WHAT IS ASKED.
Copy out word for word the lines of the material below, from the line with "phylum: Tracheophyta" through the line with "collection date as typed: 12-Oct-57", including both of those lines.

SOURCE DATA.
********************

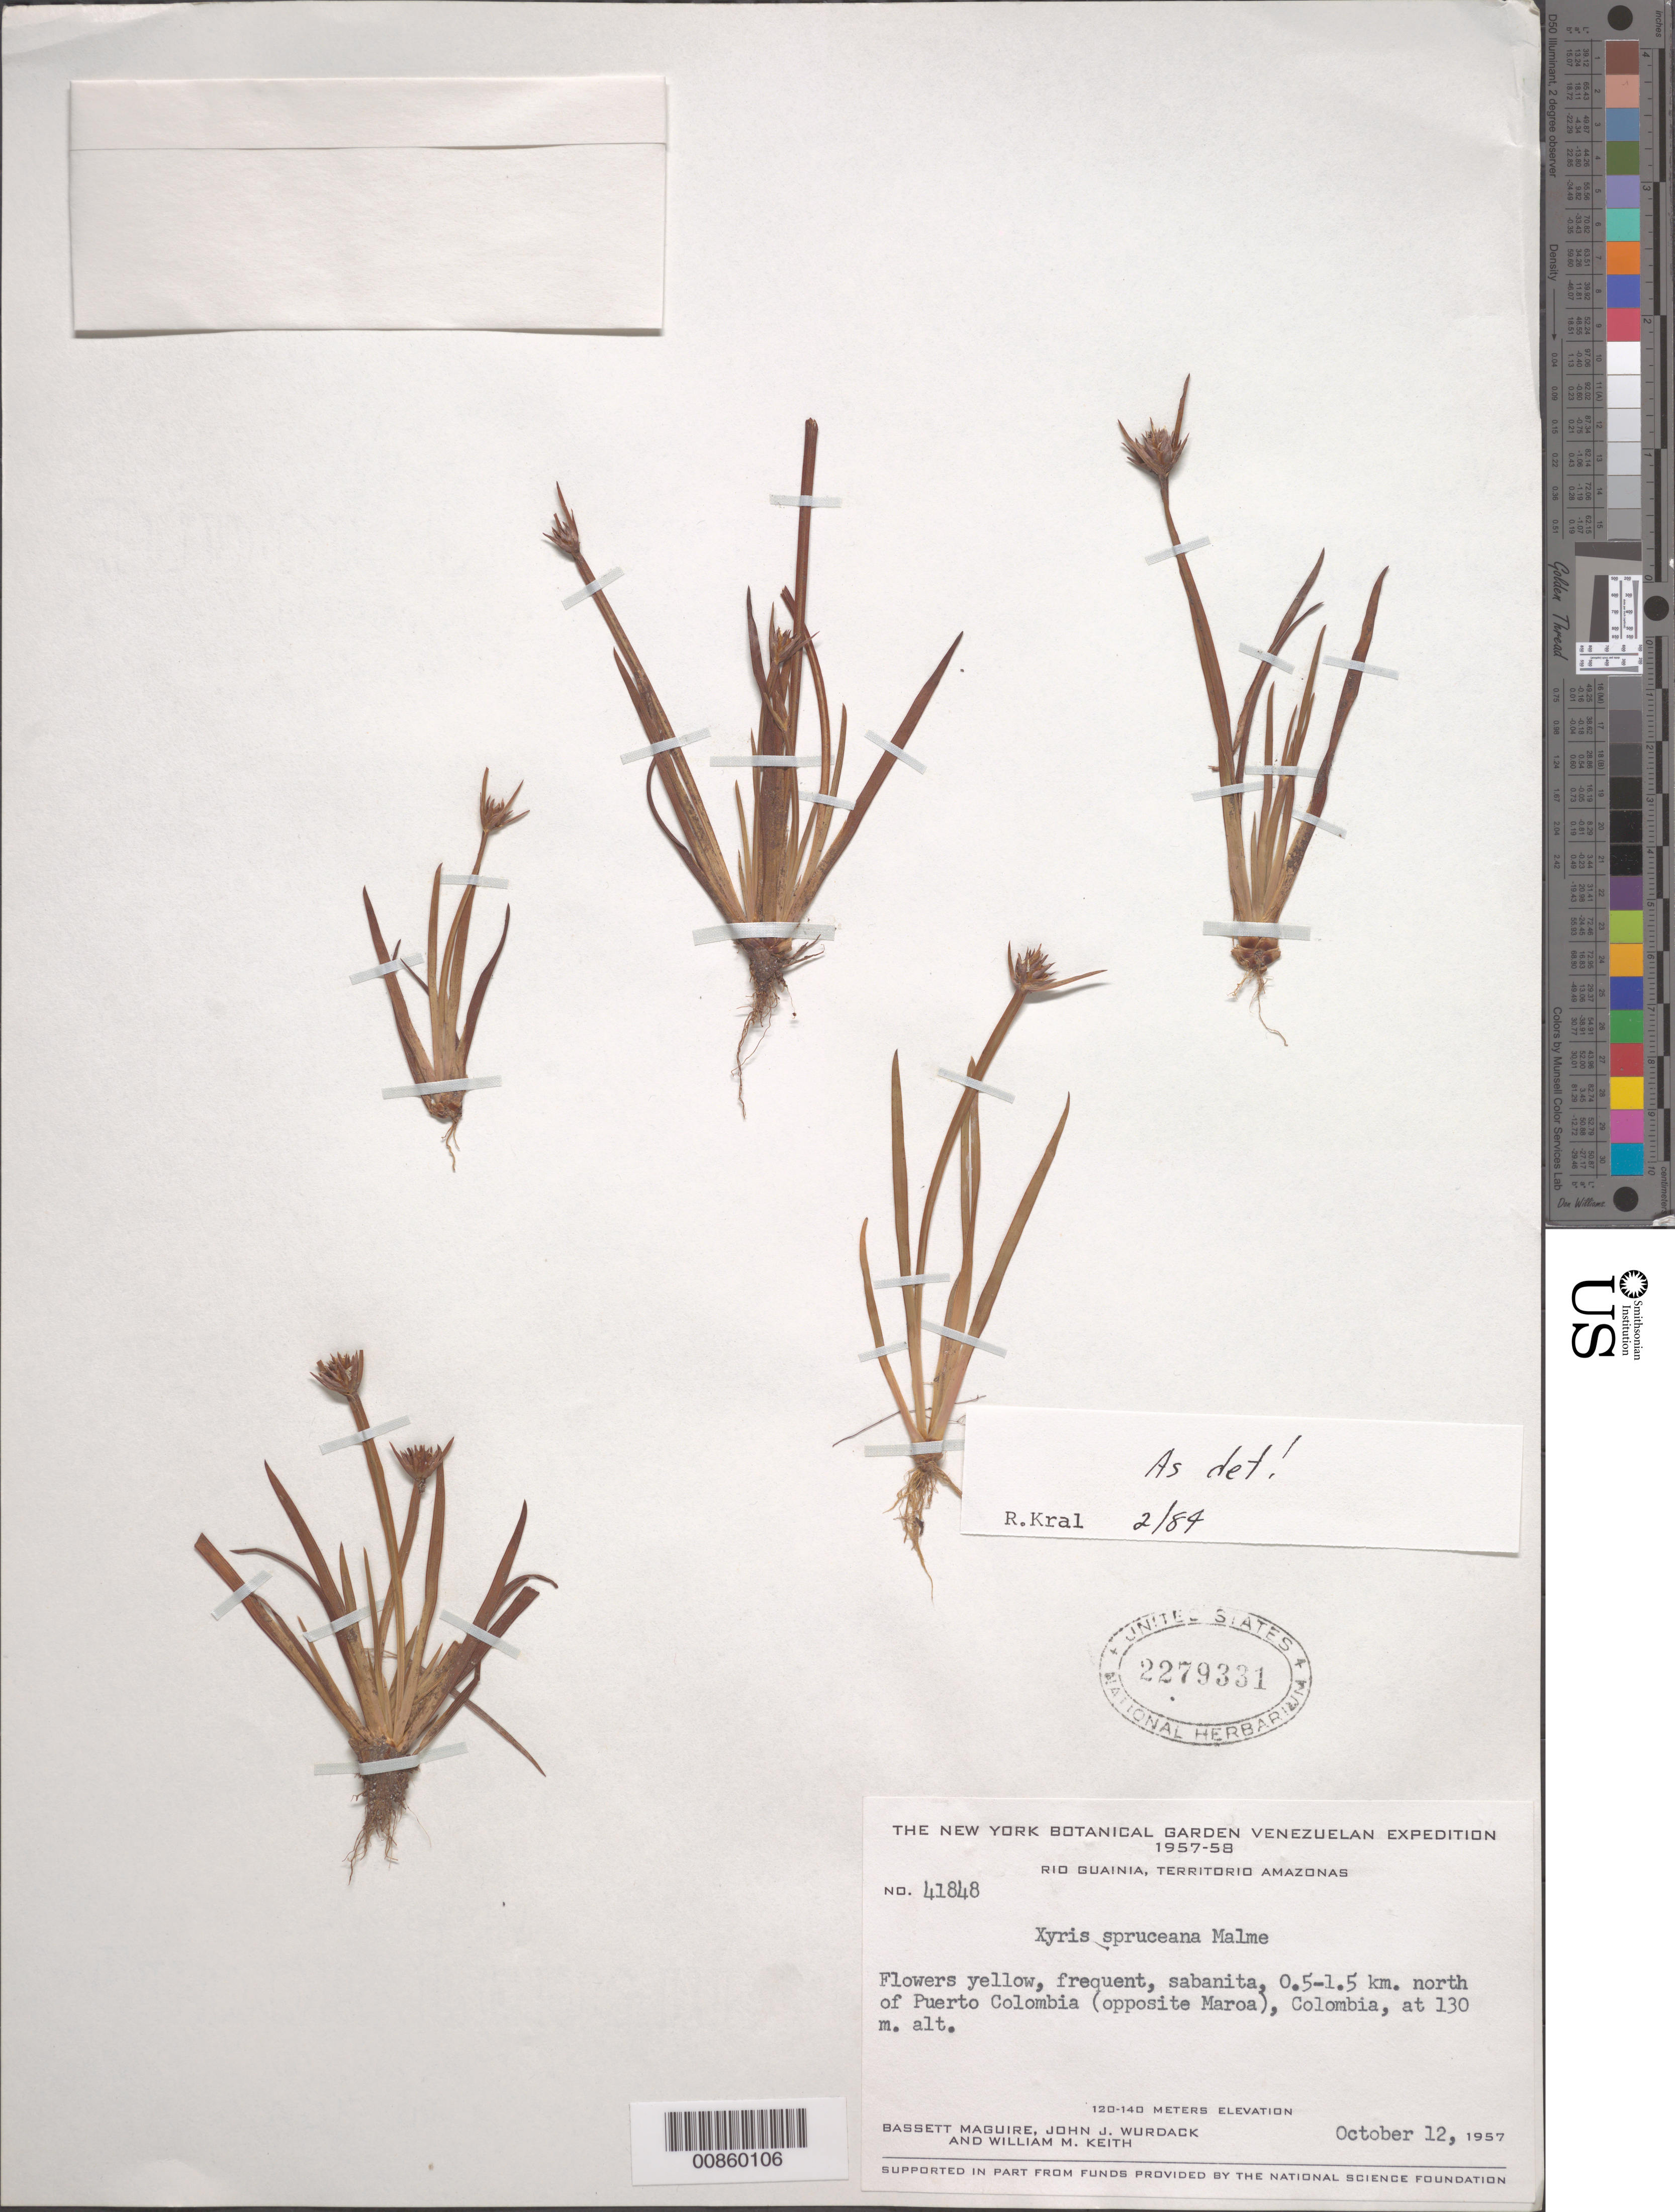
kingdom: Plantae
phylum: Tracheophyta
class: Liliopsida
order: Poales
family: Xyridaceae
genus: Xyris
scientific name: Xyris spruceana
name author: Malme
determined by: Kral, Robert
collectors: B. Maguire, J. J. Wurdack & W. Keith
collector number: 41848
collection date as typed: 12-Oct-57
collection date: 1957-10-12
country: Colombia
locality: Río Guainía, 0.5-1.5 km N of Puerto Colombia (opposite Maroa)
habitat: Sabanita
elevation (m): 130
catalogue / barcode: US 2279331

********************

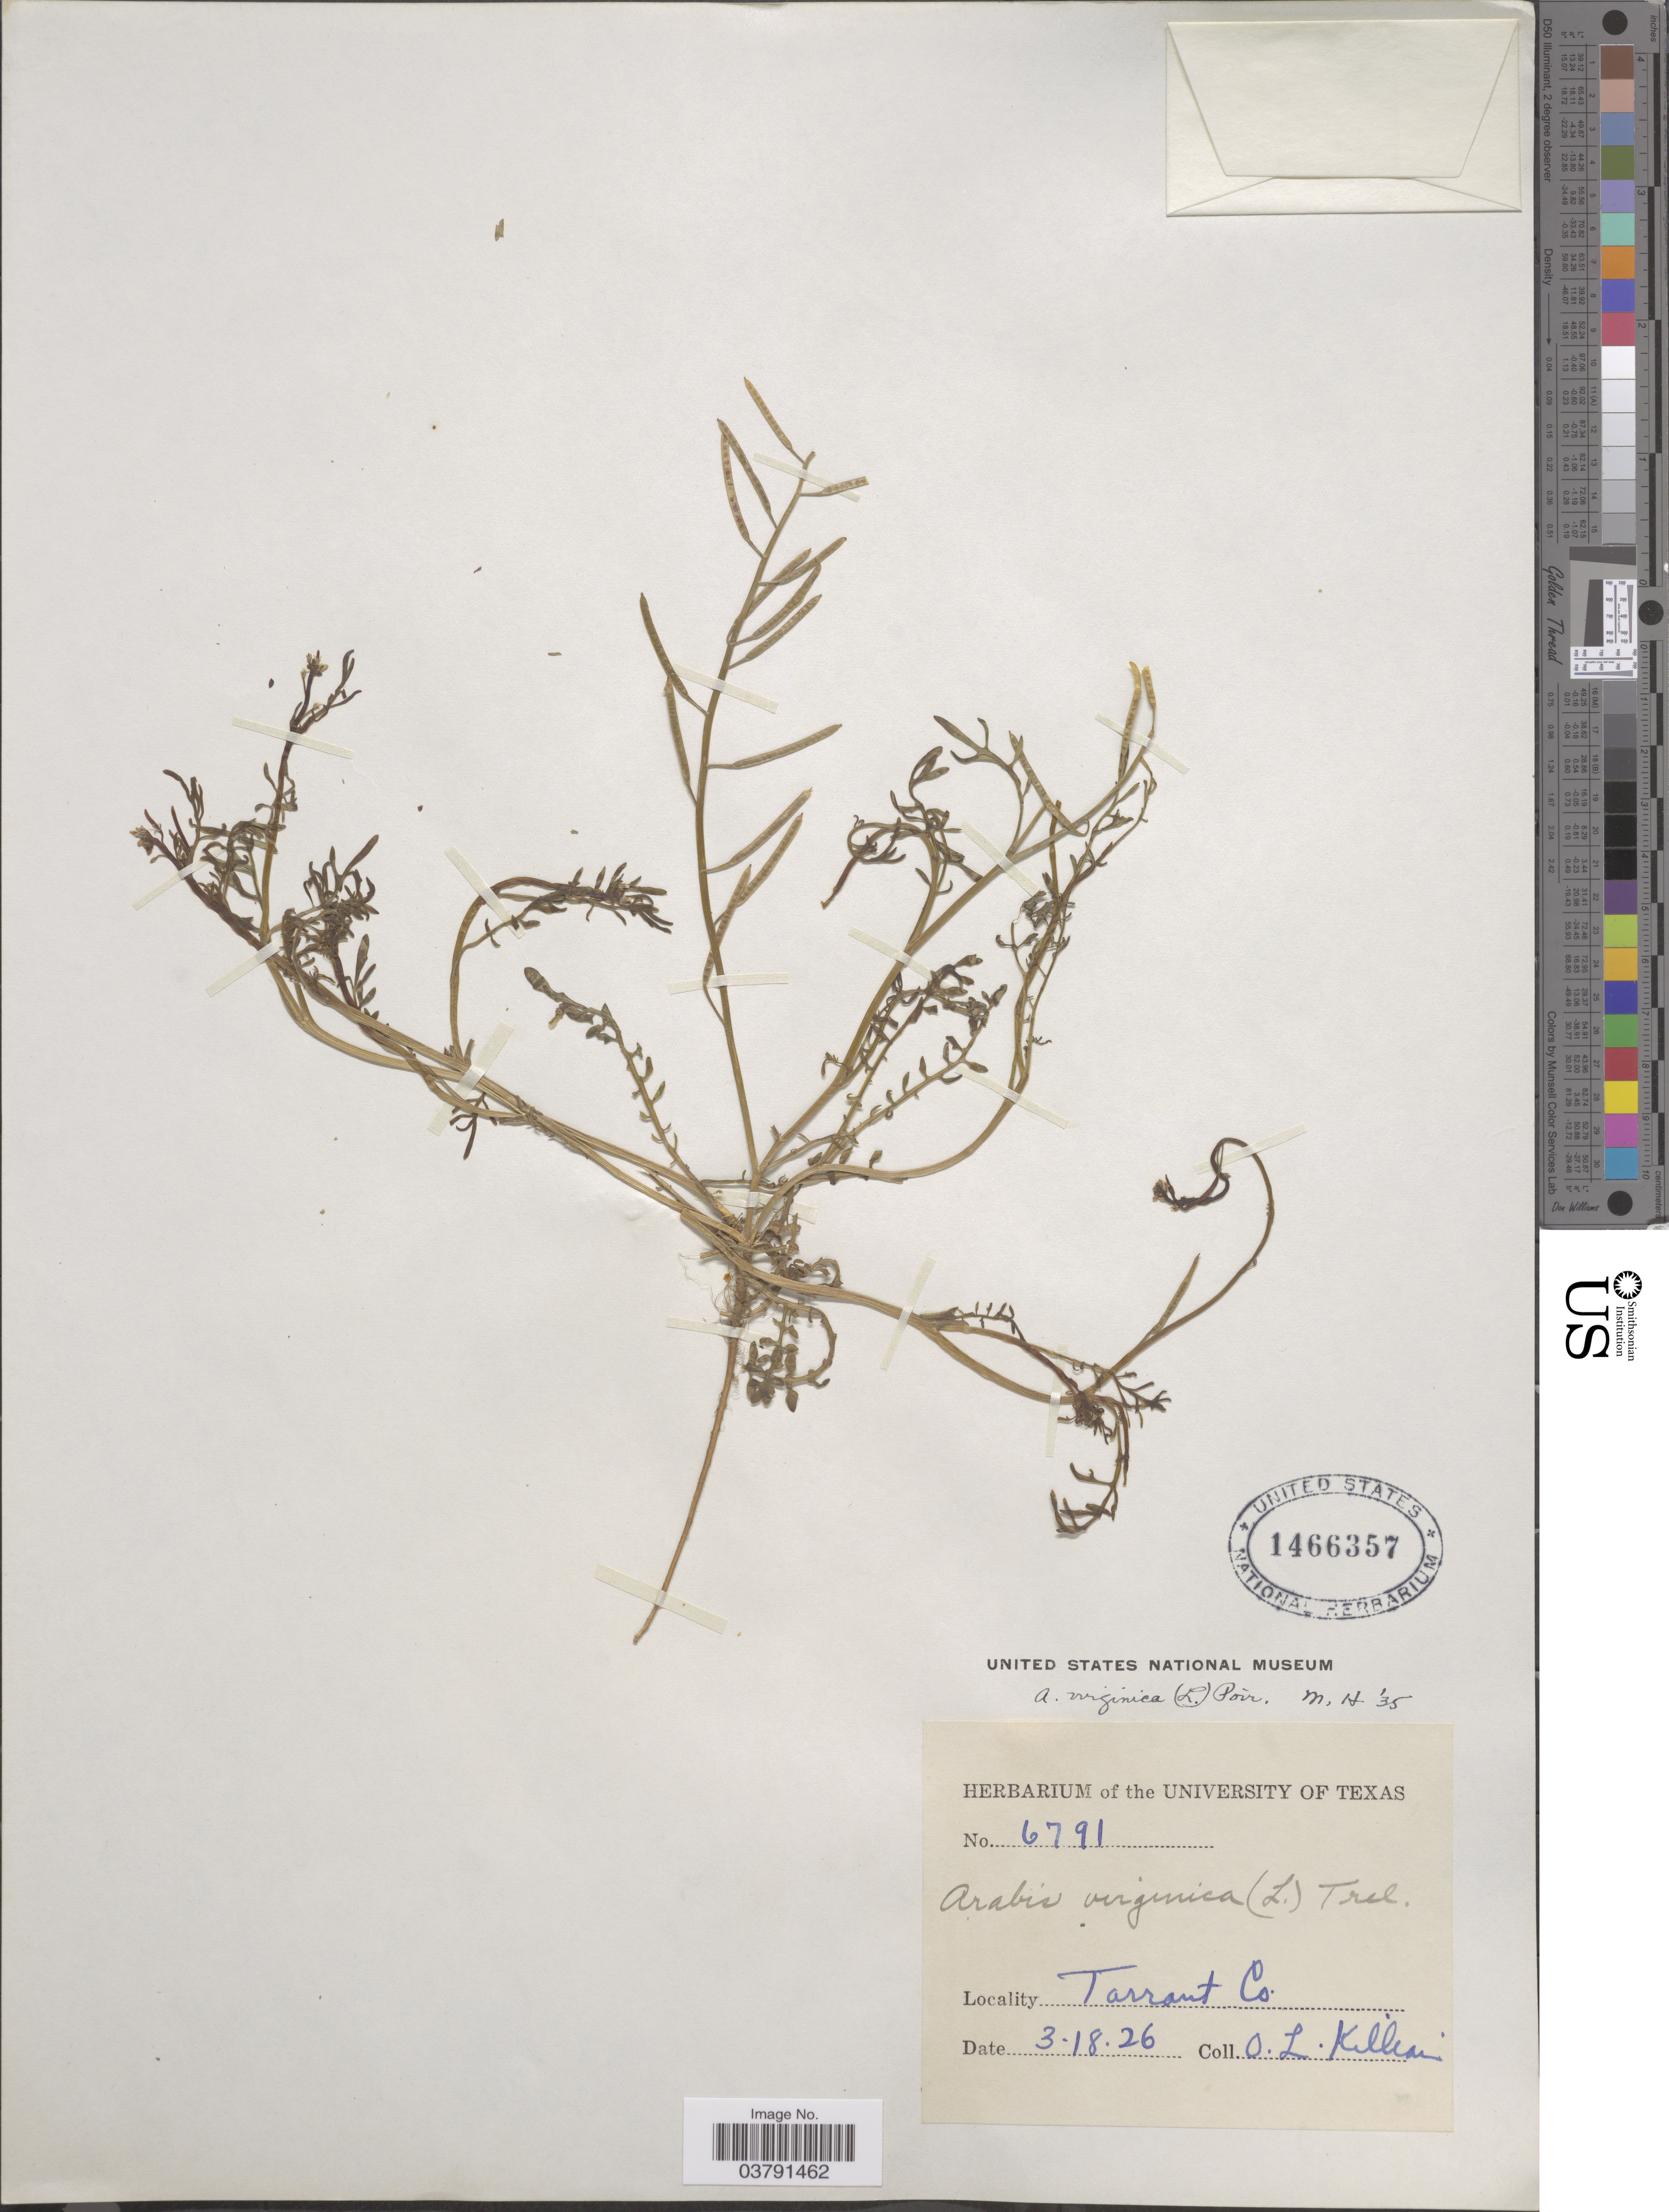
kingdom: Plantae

********************

THE ANSWER.
phylum: Tracheophyta
class: Liliopsida
order: Poales
family: Xyridaceae
genus: Xyris
scientific name: Xyris spruceana
name author: Malme
determined by: Kral, Robert
collectors: B. Maguire, J. J. Wurdack & W. Keith
collector number: 41848
collection date as typed: 12-Oct-57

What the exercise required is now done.